[Dataset excerpts]
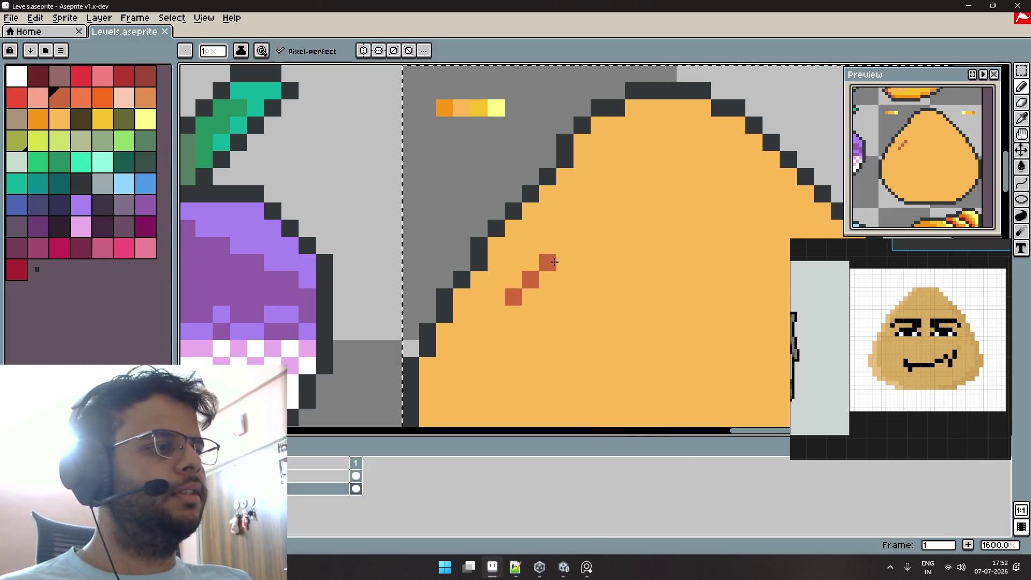
drag(703, 279, 784, 276)
drag(598, 301, 529, 349)
key(ctrl+z)
key(b)
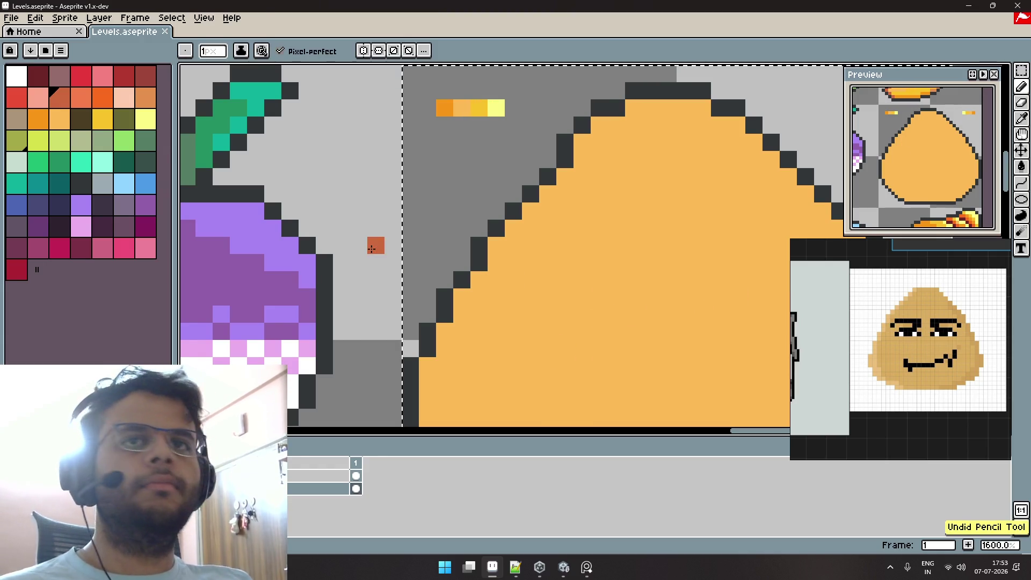
click(148, 76)
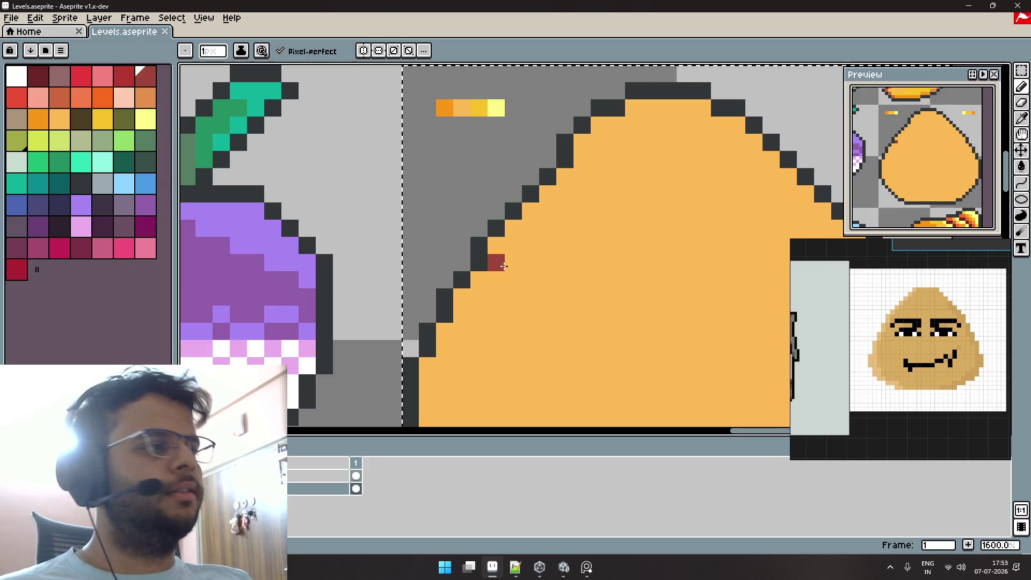
drag(495, 262, 652, 247)
key(ctrl+z)
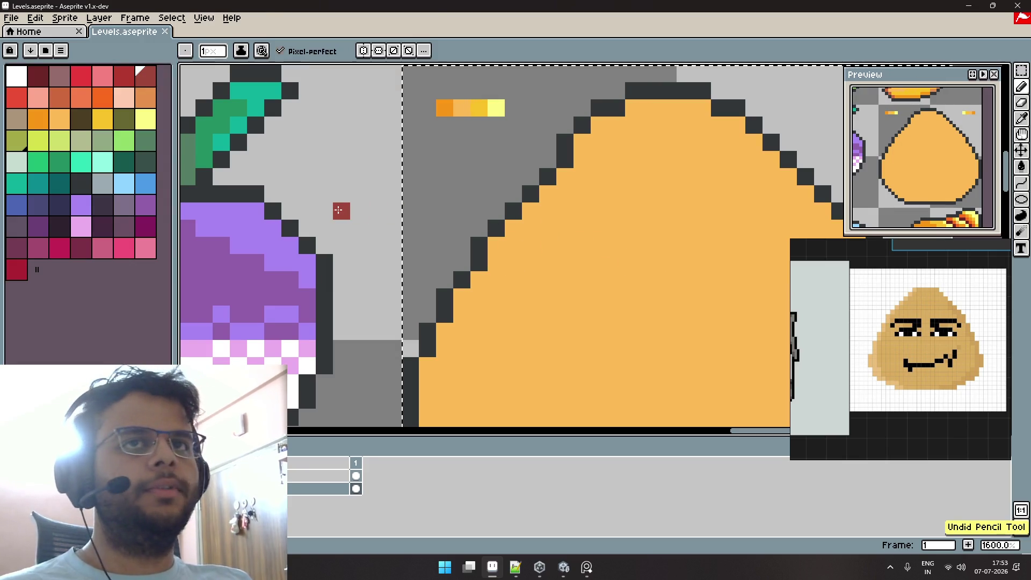
key(i)
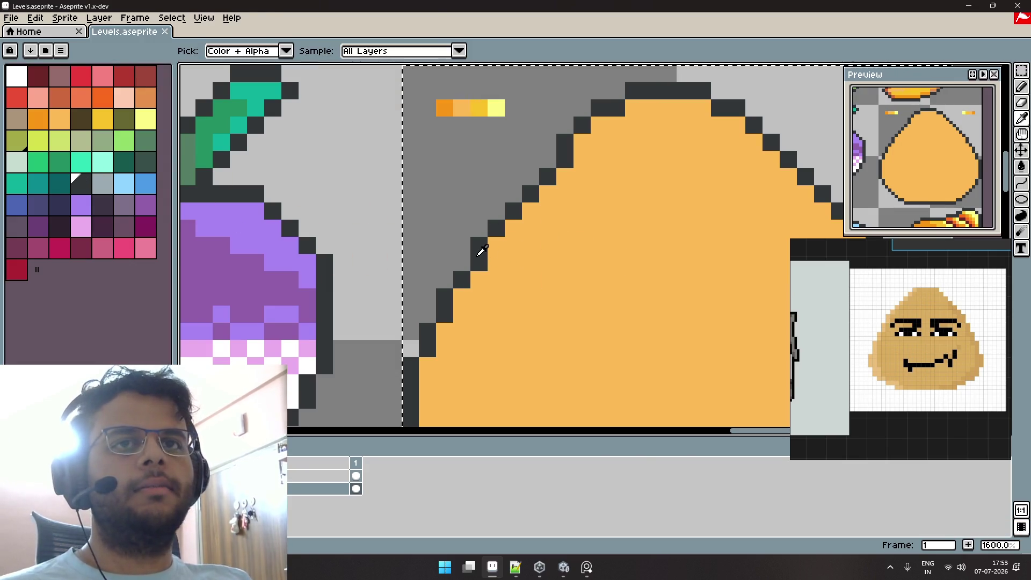
key(b)
click(102, 205)
drag(509, 283, 771, 279)
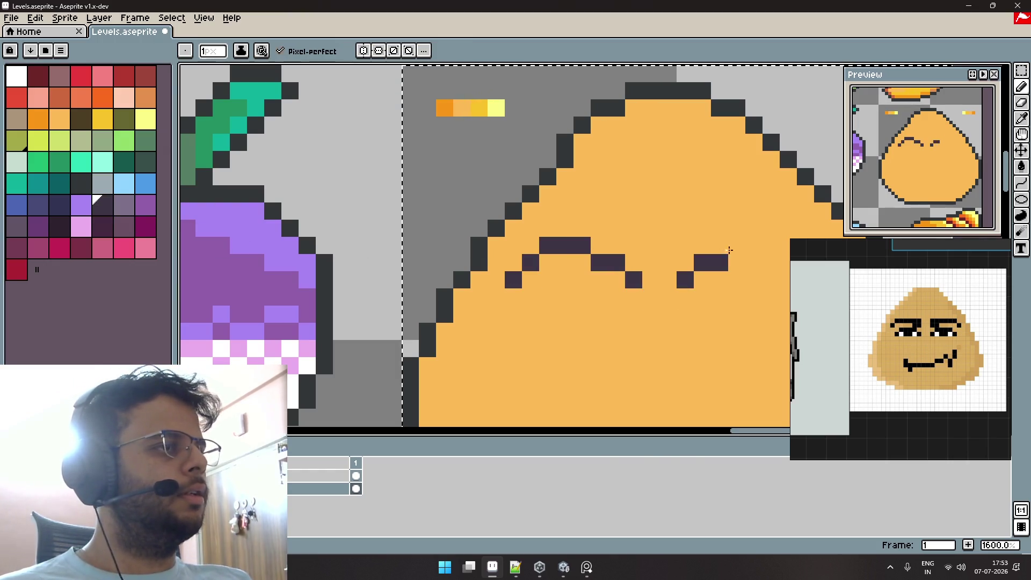
key(ctrl+z)
key(ctrl+z)
click(663, 265)
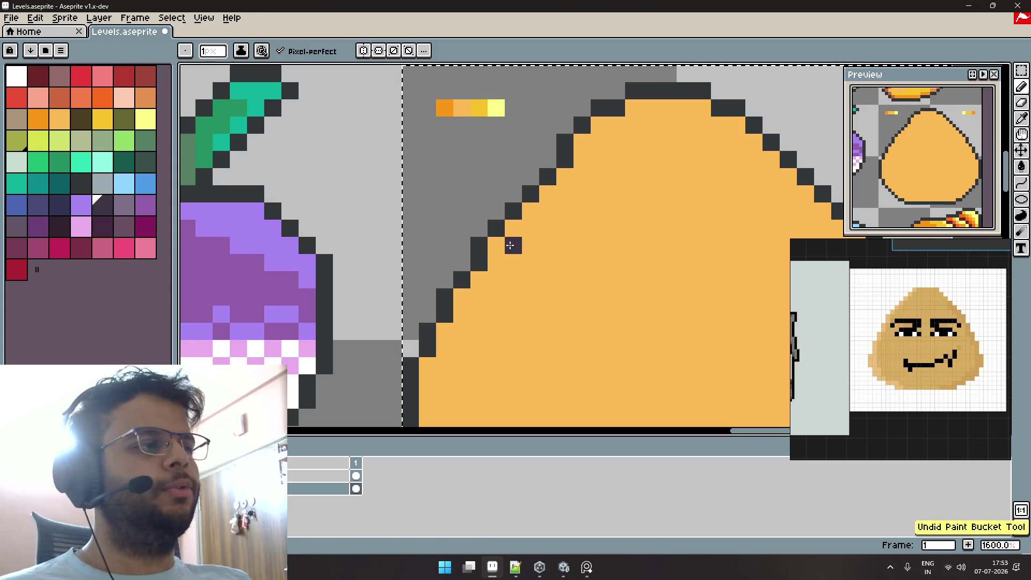
key(i)
key(b)
scroll(583, 260, down, 1)
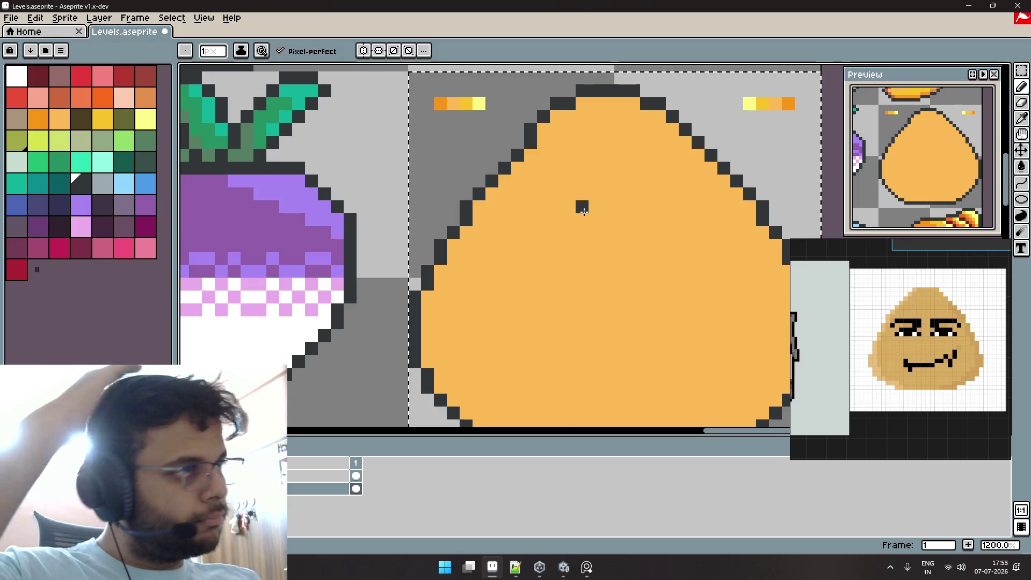
Choose a gold highlight colour and test a stroke along the upper-right edge, undoing it.
drag(580, 208, 595, 223)
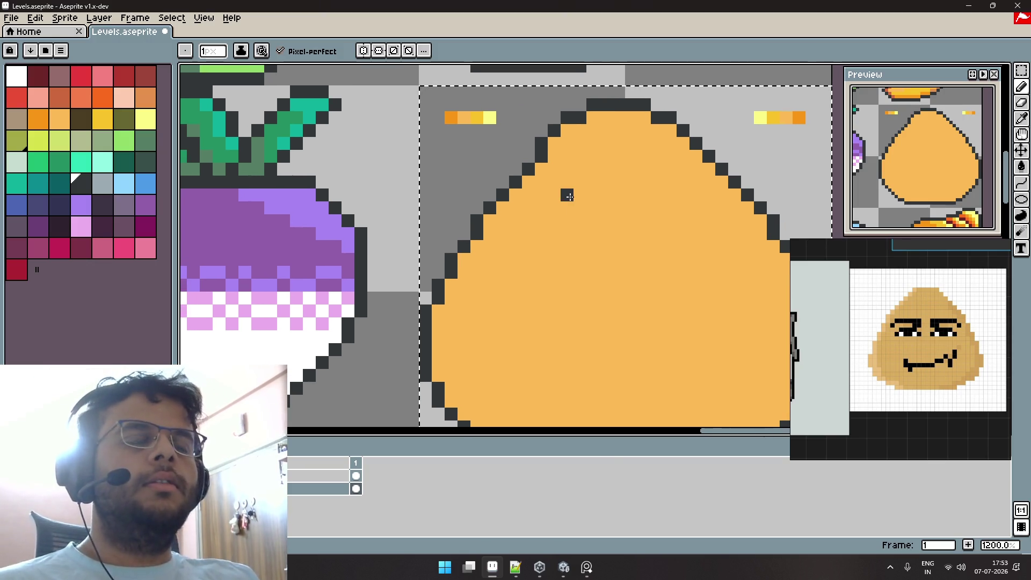
alt+click(490, 117)
scroll(563, 163, down, 2)
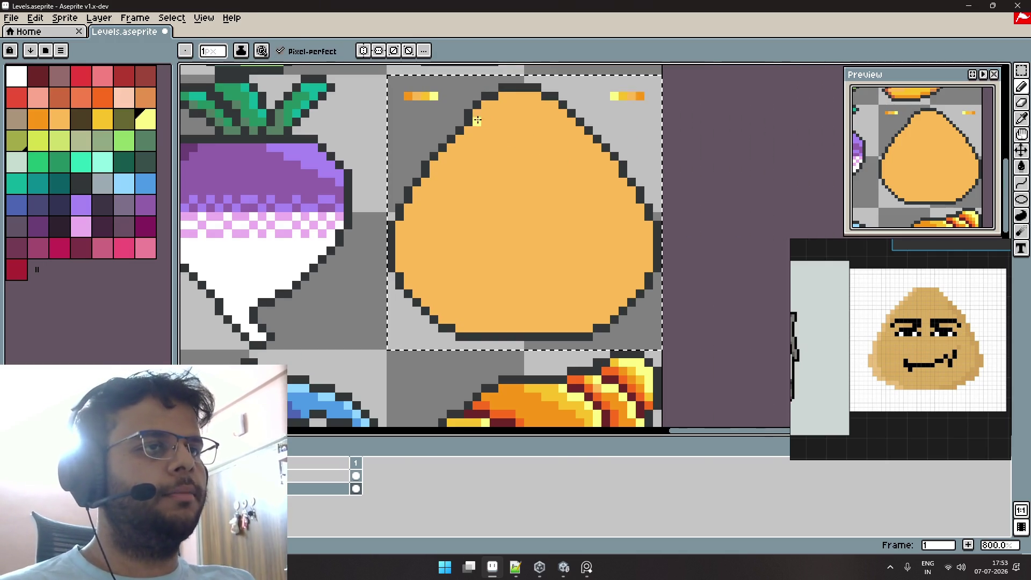
alt+click(425, 96)
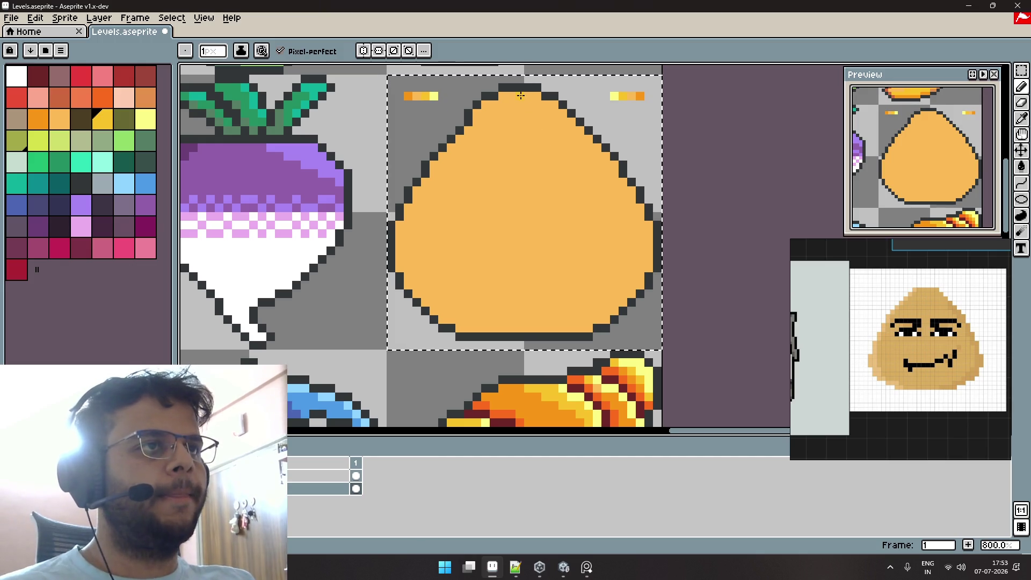
mouse_move(532, 95)
mouse_down()
mouse_move(557, 105)
mouse_move(623, 181)
mouse_up()
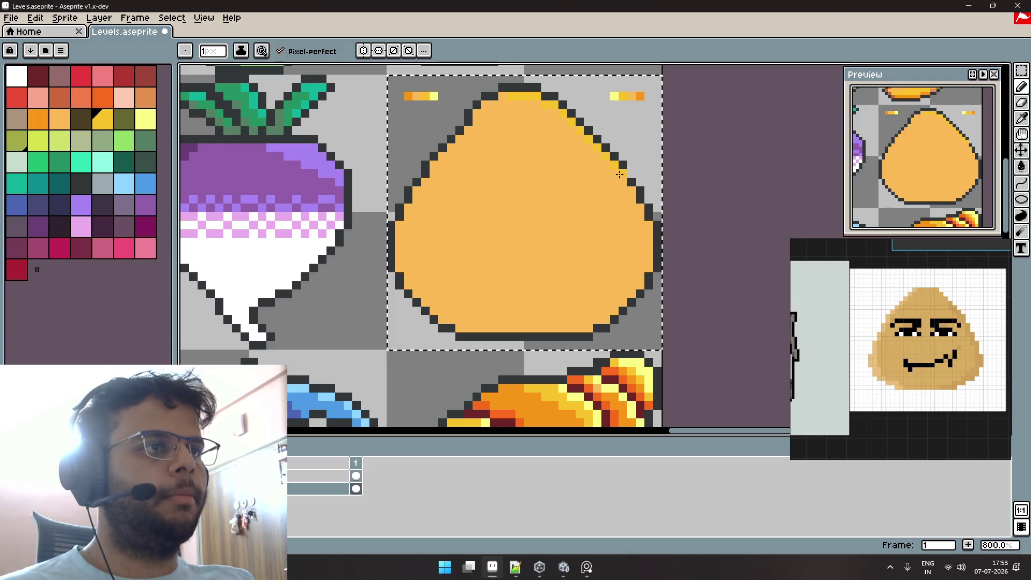
scroll(623, 181, up, 3)
key(ctrl+z)
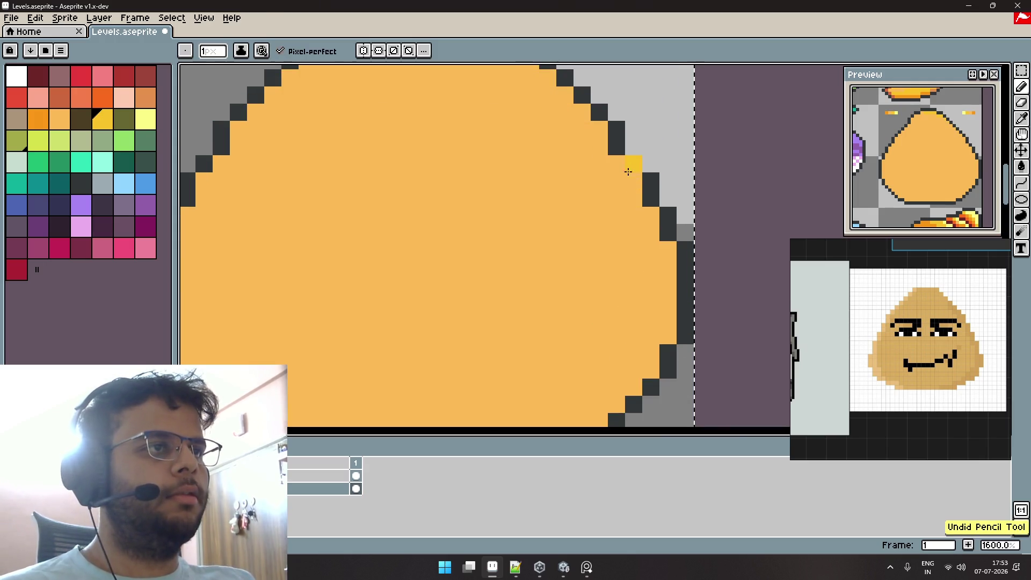
Paint gold rim pixels along the upper-right diagonal and down the right inner outline.
click(600, 130)
drag(606, 143, 630, 205)
drag(537, 93, 625, 184)
drag(674, 240, 621, 169)
click(597, 152)
click(609, 167)
click(609, 184)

■ **Exercise details**
If a line above holds the word "right", copy it.

■ **Solution below**
Choose a gold highlight colour and test a stroke along the upper-right edge, undoing it.
Paint gold rim pixels along the upper-right diagonal and down the right inner outline.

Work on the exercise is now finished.